如果不是露西對莊續騰保證“一切都盡在掌握”,他真有可能忍不住把醫院給炸了。

從種種表現看,當前的情況應該都在計劃之中,這是莊續騰還能壓住火的唯一原因。

只是戈工道的表現太真實了,或者說就是真實,這讓莊續騰非常擔心。

他最怕戈工道假戲真做,自己要求露西增加了這部分戲碼,用真實的損傷勾引敵人上鉤。

要知道傷勢不會騙人,用不上藥物,植入體手術隨時可能變成索命的死神,有些排異反應甚至不給人應對的機會。

一提起這事,戈工道就會用一句話來搪塞:“吉人自有天相,靜待事態變化.”

莊續騰對這個回答並不滿意,他表現出明顯的焦躁。

這種焦躁與他剛剛失去哥哥有關,當時的痛苦與悲哀在這個時候又來襲擊他,在他心底,他非常害怕再失去戈工道。

即便他並沒有往這個方向想,但這種潛在的意識的確影響了他的精神狀態。

戈工道一邊為莊續騰動情的表現而感動,同時也有些擔心。

在戈工道心裡,莊續騰未來應該成為一個冷靜、機靈、能夠隨機應變、能夠指揮眾多僱兵的領導型人才,這就需要他能夠在任何情況下控制住情緒,總保持理智的思考。

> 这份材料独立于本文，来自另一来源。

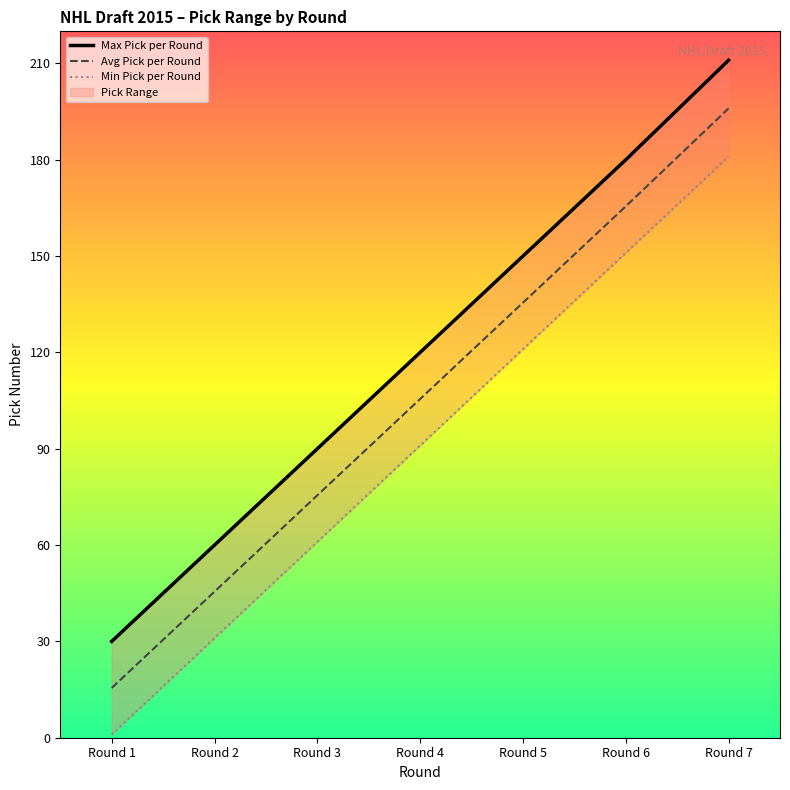

Which series has the largest range (max minus min)?

Max Pick per Round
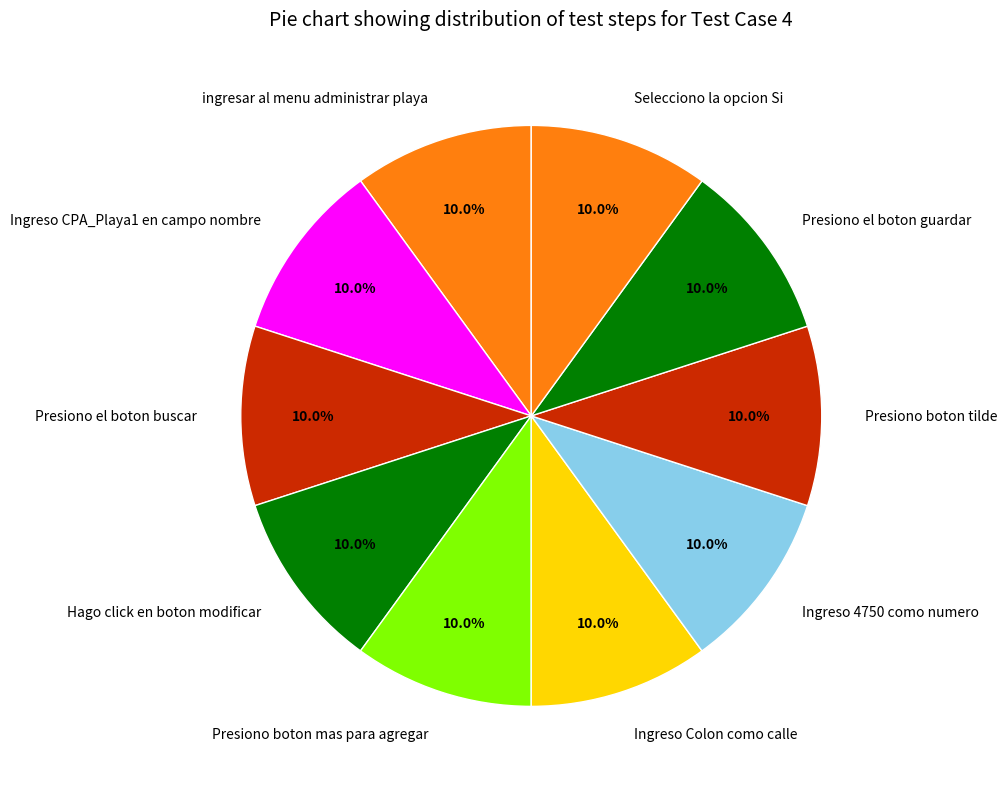

How many segments does this pie chart have?

10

如今莊續騰明顯情緒化了,這不好,這可能會成為一個弱點。

戈工道有意讓莊續騰改掉這個問題,可這個問題的根源在自己身上,只要他的傷不好,他就沒法提這件事。

唉,等等吧,只能等露西那邊快點行動了。

兩個人在醫院的這段時間,外面發生了許多事情。

各種各樣的流言蜚語夾雜在海量的情報中,於資訊的網路裡穿梭往復。

幾名情報官使出渾身解數,一點點、一絲絲調動血蝠幫與賭場集團的耳目,在他們心中潛移默化地施加影響。

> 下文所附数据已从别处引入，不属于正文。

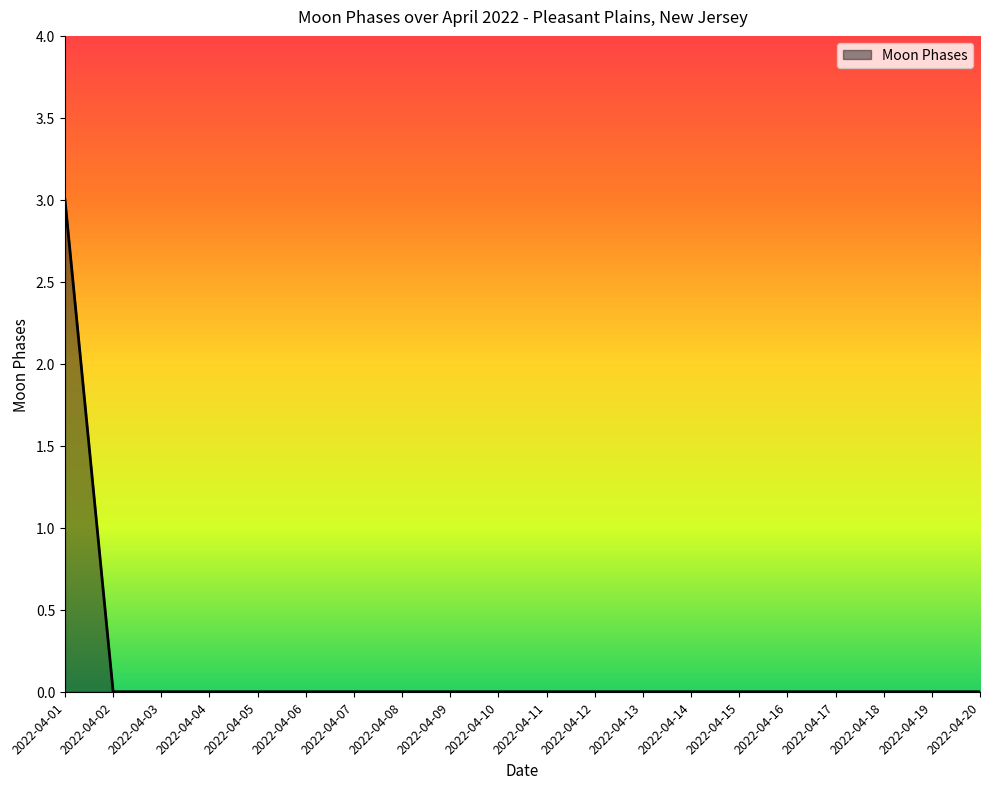

Count the values in the range 0 to 1.

19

終於,戈工道和莊續騰正在進行植入體手術的事情傳到了賭場集團和蝰蛇那裡,雙方做出了不同的反應。

賭場集團扣下了這條資訊,認為這件事與調查無關,知道了就知道了,僅限於此。

而蝰蛇同時嗅到了風險和機會,他一面利用血蝠幫的人進行調查,一面去找賭場集團驗證訊息。

紋身整形醫院又來了兩個進行植入體手術的人,他們是血蝠幫的,進行的也是最便宜、最容易重複的美容植入體手術。

兩個人說他們也想趁此機會調養一下身體,硬是要住院。

為了不得罪幫派,兩個人也就住了下來,他們很快就“探明”了戈工道一直在治療的訊息。

透過“護士”和一些“病友”的渠道,戈工道當前的慘狀被蝰蛇獲知,而這一切全都是露西想讓蝰蛇知道的那些東西。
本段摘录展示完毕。